The American Culture Studies (AMCS) program at Washington University in St. Louis has launched a dynamic project on Modern Segregation. AMCS Director Iver Bernstein and his collaborators, including professor Rebecca Wanzo, created a lecture series to fuel deeper conversations about racial realities in St. Louis and Ferguson, the United States and beyond. On Friday, October 24th, I had the honor of sharing the stage with award-winning historian Heather Ann Thompson to contribute to this important ongoing discussion.
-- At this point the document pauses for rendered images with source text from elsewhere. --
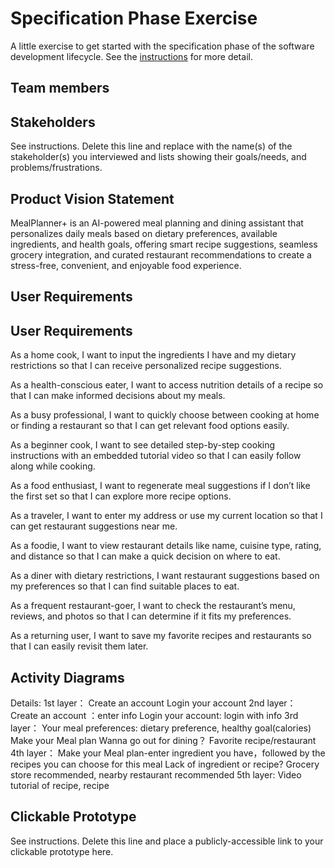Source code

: # Specification Phase Exercise

A little exercise to get started with the specification phase of the software development lifecycle. See the [instructions](instructions.md) for more detail.

## Team members


## Stakeholders

See instructions. Delete this line and replace with the name(s) of the stakeholder(s) you interviewed and lists showing their goals/needs, and problems/frustrations.

## Product Vision Statement

MealPlanner+ is an AI-powered meal planning and dining assistant that personalizes daily meals based on dietary preferences, available ingredients, and health goals, offering smart recipe suggestions, seamless grocery integration, and curated restaurant recommendations to create a stress-free, convenient, and enjoyable food experience.

## User Requirements

## User Requirements

As a home cook, I want to input the ingredients I have and my dietary restrictions so that I can receive personalized recipe suggestions.  

As a health-conscious eater, I want to access nutrition details of a recipe so that I can make informed decisions about my meals.  

As a busy professional, I want to quickly choose between cooking at home or finding a restaurant so that I can get relevant food options easily.  

As a beginner cook, I want to see detailed step-by-step cooking instructions with an embedded tutorial video so that I can easily follow along while cooking.  

As a food enthusiast, I want to regenerate meal suggestions if I don’t like the first set so that I can explore more recipe options.  

As a traveler, I want to enter my address or use my current location so that I can get restaurant suggestions near me.  

As a foodie, I want to view restaurant details like name, cuisine type, rating, and distance so that I can make a quick decision on where to eat.  

As a diner with dietary restrictions, I want restaurant suggestions based on my preferences so that I can find suitable places to eat.  

As a frequent restaurant-goer, I want to check the restaurant’s menu, reviews, and photos so that I can determine if it fits my preferences.  

As a returning user, I want to save my favorite recipes and restaurants so that I can easily revisit them later.  



## Activity Diagrams

Details:
1st layer：
Create an account 
Login your account
2nd layer：
Create an account ：enter info
Login your account: login with info
3rd layer：
Your meal preferences: dietary preference, healthy goal(calories)
Make your Meal plan
Wanna go out for dining？
Favorite recipe/restaurant
4th layer：
Make your Meal plan-enter ingredient you have，followed by the recipes you can choose for this meal
Lack of ingredient or recipe? Grocery store recommended, nearby restaurant recommended
5th layer:
Video tutorial of recipe, recipe


## Clickable Prototype

See instructions. Delete this line and place a publicly-accessible link to your clickable prototype here.
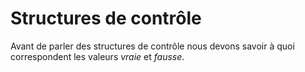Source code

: # Structures de contrôle

Avant de parler des structures de contrôle nous devons savoir à quoi correspondent les
valeurs *vraie* et *fausse*.
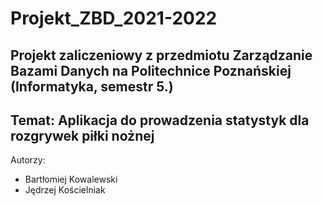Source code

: # Projekt_ZBD_2021-2022

## Projekt zaliczeniowy z przedmiotu Zarządzanie Bazami Danych na Politechnice Poznańskiej (Informatyka, semestr 5.)

## Temat: Aplikacja do prowadzenia statystyk dla rozgrywek piłki nożnej

Autorzy:
* Bartłomiej Kowalewski
* Jędrzej Kościelniak
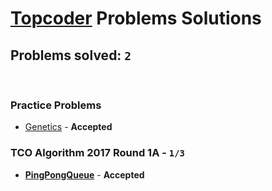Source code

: # [Topcoder](https://www.topcoder.com) Problems Solutions
## Problems solved: `2`

<br>

### Practice Problems
- [Genetics](https://github.com/kantuni/Topcoder/tree/master/Genetics) - **Accepted**

### TCO Algorithm 2017 Round 1A - `1/3`
- **[PingPongQueue](https://github.com/kantuni/Topcoder/tree/master/PingPongQueue)** - **Accepted**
Our contributions centered on Identity, Place, and Violence. My remarks were adapted from my Callaloo article “Love in Action” about the parallels between lynching and anti-LGBT violence. Dr. Thompson urged us to interrogate what “violence” means in the age of segregation and mass incarceration. Quite powerfully, she noted that when Americans say “violence,” we often do NOT mean the state-sanctioned violence visited on people of color. As Americans, we ignore that violence and instead pretend that communities of color are violent and would benefit from learning from whites. With research about our current historical moment as well as mounds of evidence from U.S. history, Dr. Thompson gave us much to consider as citizens who want to see our nation live up to its creed.
The larger Modern Segregation project will yield public engagement of various forms. The lecture series that Dr. Thompson and I enjoyed contributing to includes Michael Omi (co-author of the foundational Racial Formation in the United States: From the 1960s to the 1990s), renowned philosopher Linda Alcoff, and Princeton University political theorist Danielle Allen.
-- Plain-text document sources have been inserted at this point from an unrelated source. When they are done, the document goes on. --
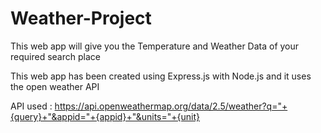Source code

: # Weather-Project
This web app will give you the Temperature and Weather Data of your required search place

This web app has been created using Express.js with Node.js and it uses the open weather API

API used : https://api.openweathermap.org/data/2.5/weather?q="+{query}+"&appid="+{appid}+"&units="+{unit}
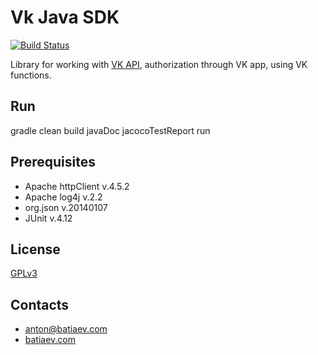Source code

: # Vk Java SDK
[![Build Status](https://travis-ci.org/AnBat/vk-java-sdk.svg)](https://travis-ci.org/AnBat/vk-java-sdk)

Library for working with [VK API](https://vk.com/dev/openapi), authorization through VK app, using VK functions.

## Run
gradle clean build javaDoc jacocoTestReport run

## Prerequisites
- Apache httpClient v.4.5.2
- Apache log4j v.2.2
- org.json v.20140107
- JUnit v.4.12

## License
[GPLv3](http://choosealicense.com/licenses/gpl-3.0/)

## Contacts
- anton@batiaev.com
- [batiaev.com](https://batiaev.com/)

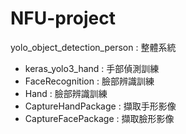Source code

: # NFU-project


yolo_object_detection_person : 整體系統
<ul>
  <li>keras_yolo3_hand : 手部偵測訓練</li>
  <li>FaceRecognition : 臉部辨識訓練</li>
  <li>Hand : 臉部辨識訓練</li>
  <li>CaptureHandPackage : 擷取手形影像</li>
  <li>CaptureFacePackage : 擷取臉形影像</li>
</ul>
On our last night in town, Heather asked architectural history scholar Michael Allen to take us to Ferguson, the place that has captured so much of our attention and made our areas of expertise feel painfully relevant. I won’t try to capture what that time meant to me. However, several friends and colleagues have supported the protestors in Ferguson by joining them. Because I couldn’t go, I contributed to the fundraising campaign that helped sustain them while on the road and allowed them to donate additional funds to organizations in the area. I read their various accounts with interest, and I was humbled to see and feel a bit of what they described.
The more I think about what my colleagues in AMCS at Washington University are calling “Modern Segregation,” the more amazed I am by how much faith people of color continue to have in this country’s capacity for justice. We certainly prove that faith is about hoping despite the evidence you can see. Now, THAT is visionary.